"There's no great dividing line between being a kid and an adult. We're not all Catapillar's turning into butterflies. You are what you are. When you grow up, you may be more careful than when you were a kid. You don't say what you think as much as you once did. You learn to play nice. But you're still the same person who did good things or rotten things when you were young. Whether you feel good about them or bad...whether you regret them. Well, that's a different thing. But it's not like they disappear forever."
In my last post, I mentioned my neglect of adult fiction during the school year, and around Thanksgiving, it really starts to get to me, despite the aforementioned reading plan. So when I found myself downtown wandering around our beautiful public library a couple weeks ago, even with my vow to save all adult reading for breaks, instinct took over and I hungrily scanned the NEW BOOKS section for something to take home.

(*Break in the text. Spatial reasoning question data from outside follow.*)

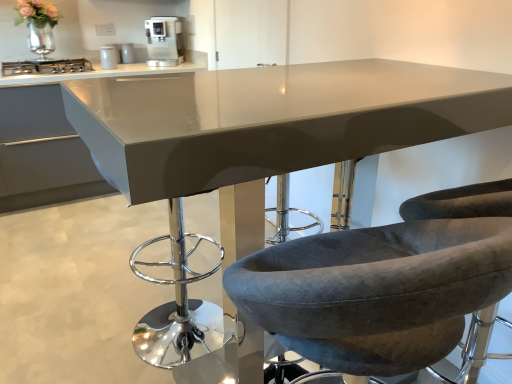
This screenshot has width=512, height=384. Describe the element at coordinates (164, 41) in the screenshot. I see `satin silver coffee machine at upper center` at that location.

This screenshot has height=384, width=512. I want to click on satin white countertop at upper left, so click(x=53, y=141).

Describe the element at coordinates (461, 202) in the screenshot. I see `velvet grey chair at center, acting as the second chair starting from the left` at that location.

Identify the location of metallic silver canister at upper center, the 2th appliance from the front. This screenshot has width=512, height=384. (127, 53).

What do you see at coordinates (108, 57) in the screenshot?
I see `metallic silver coffee machine at upper center, which ranks as the 1th appliance in front-to-back order` at bounding box center [108, 57].

Where is `satin silver coffee machine at upper center`? satin silver coffee machine at upper center is located at coordinates (164, 41).

Based on the photo, which object is further away from the camera, metallic silver canister at upper center, the 2th appliance from the front, or stainless steel stove at left?

Positioned behind is metallic silver canister at upper center, the 2th appliance from the front.

Could you tell me if metallic silver canister at upper center, positioned as the first appliance in top-to-bottom order, is turned towards stainless steel stove at left?

No, metallic silver canister at upper center, positioned as the first appliance in top-to-bottom order, is not aimed at stainless steel stove at left.

Is stainless steel stove at left a part of metallic silver canister at upper center, which appears as the 1th appliance when viewed from the back?

Actually, stainless steel stove at left is outside metallic silver canister at upper center, which appears as the 1th appliance when viewed from the back.

Identify the location of the 2nd chair in front of the metallic silver canister at upper center, which appears as the 1th appliance when viewed from the back, starting your count from the anchor. (376, 291).

Is metallic silver canister at upper center, the 2th appliance from the front, not near velvet grey chair at center, arranged as the 1th chair when viewed from the left?

metallic silver canister at upper center, the 2th appliance from the front, is far away from velvet grey chair at center, arranged as the 1th chair when viewed from the left.

Can you confirm if metallic silver canister at upper center, the second appliance positioned from the bottom, is bigger than velvet grey chair at center, the second chair positioned from the right?

No, metallic silver canister at upper center, the second appliance positioned from the bottom, is not bigger than velvet grey chair at center, the second chair positioned from the right.

This screenshot has width=512, height=384. Identify the location of cabinetry below the satin silver coffee machine at upper center (from the image's perspective). (53, 141).

From a real-world perspective, is satin silver coffee machine at upper center below satin white countertop at upper left?

Actually, satin silver coffee machine at upper center is physically above satin white countertop at upper left in the real world.

Is satin silver coffee machine at upper center oriented towards satin white countertop at upper left?

No, satin silver coffee machine at upper center does not turn towards satin white countertop at upper left.

From the image's perspective, would you say satin silver coffee machine at upper center is positioned over satin white countertop at upper left?

Yes, from the image's perspective, satin silver coffee machine at upper center is above satin white countertop at upper left.

In the scene shown: Who is taller, metallic silver coffee machine at upper center, the second appliance viewed from the top, or stainless steel stove at left?

With more height is metallic silver coffee machine at upper center, the second appliance viewed from the top.

From the image's perspective, relative to stainless steel stove at left, is metallic silver coffee machine at upper center, which ranks as the 1th appliance in front-to-back order, above or below?

metallic silver coffee machine at upper center, which ranks as the 1th appliance in front-to-back order, is above stainless steel stove at left.

Does metallic silver coffee machine at upper center, the second appliance viewed from the top, have a greater width compared to stainless steel stove at left?

→ Incorrect, the width of metallic silver coffee machine at upper center, the second appliance viewed from the top, does not surpass that of stainless steel stove at left.

From a real-world perspective, is metallic silver coffee machine at upper center, the second appliance viewed from the top, above or below metallic silver canister at upper center, which appears as the 1th appliance when viewed from the back?

Clearly, from a real-world perspective, metallic silver coffee machine at upper center, the second appliance viewed from the top, is below metallic silver canister at upper center, which appears as the 1th appliance when viewed from the back.

Is metallic silver coffee machine at upper center, the second appliance viewed from the top, at the left side of metallic silver canister at upper center, positioned as the first appliance in top-to-bottom order?

Yes.

Does point (106, 59) appear closer or farther from the camera than point (128, 44)?

Point (106, 59).

Would you say velvet grey chair at center, arranged as the 1th chair when viewed from the left, is inside or outside metallic silver coffee machine at upper center, marked as the first appliance in a bottom-to-top arrangement?

velvet grey chair at center, arranged as the 1th chair when viewed from the left, is spatially situated outside metallic silver coffee machine at upper center, marked as the first appliance in a bottom-to-top arrangement.

Considering the relative positions of velvet grey chair at center, arranged as the 1th chair when viewed from the left, and metallic silver coffee machine at upper center, the second appliance positioned from the back, in the image provided, is velvet grey chair at center, arranged as the 1th chair when viewed from the left, to the left of metallic silver coffee machine at upper center, the second appliance positioned from the back, from the viewer's perspective?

I ended up with Matthew Dicks' The Perfect Comeback of Caroline Jacobs, which I devoured in one day over Thanksgiving Break. The titular character, Caroline, has lived her 40(ish) years so far as a total pushover. She has her thoughts and opinions, like anyone else, but they are rarely voiced as she prefers the background to the foreground and avoids any form of confrontation.
So when during a PTO meeting, Caroline angrily hurls the four-letter word at the PTO President, it is very out of character. This one rash outburst ignites a flame of introspection that leads Caroline back to her own high school days and one particularly lasting incident. Inspired by her own outspokenness, Caroline decides to head back home, daughter in tow, with a plan to confront her former best friend, the one who ruined her life 25 years earlier.
This is one of those books that has fairly heavy issues masked behind a lighter, enjoyable story. There are familiar themes of friendship, bullying, guilt, and making peace with the past—concepts that have the potential to bring negative memories and recollections to light for many adults. Caroline is like many who find ourselves hung up on particular encounters or experiences that were instrumental in defining who we are. And like many, she looks back on her own monumental experience with regret at her own response (or lack thereof) and a big lingering question as to whether things could've ended up differently. Caroline's story is told with humor and hope for eventual redemption, even if things don't go according to plan.
I feel like this story will resonate with many adults—at least ones the ones like me who maintain a pretty deep connection with personal history! Through Caroline's story, the author addresses these essential questions that have no easy answer: Can (or should) we be blamed for the mistakes of our youth? Are we the same person now as we were then? It's likely that everyone will have a different response to these questions, but Dicks succeeds with this novel in entertaining us with one perspective and getting us thinking about our own answers.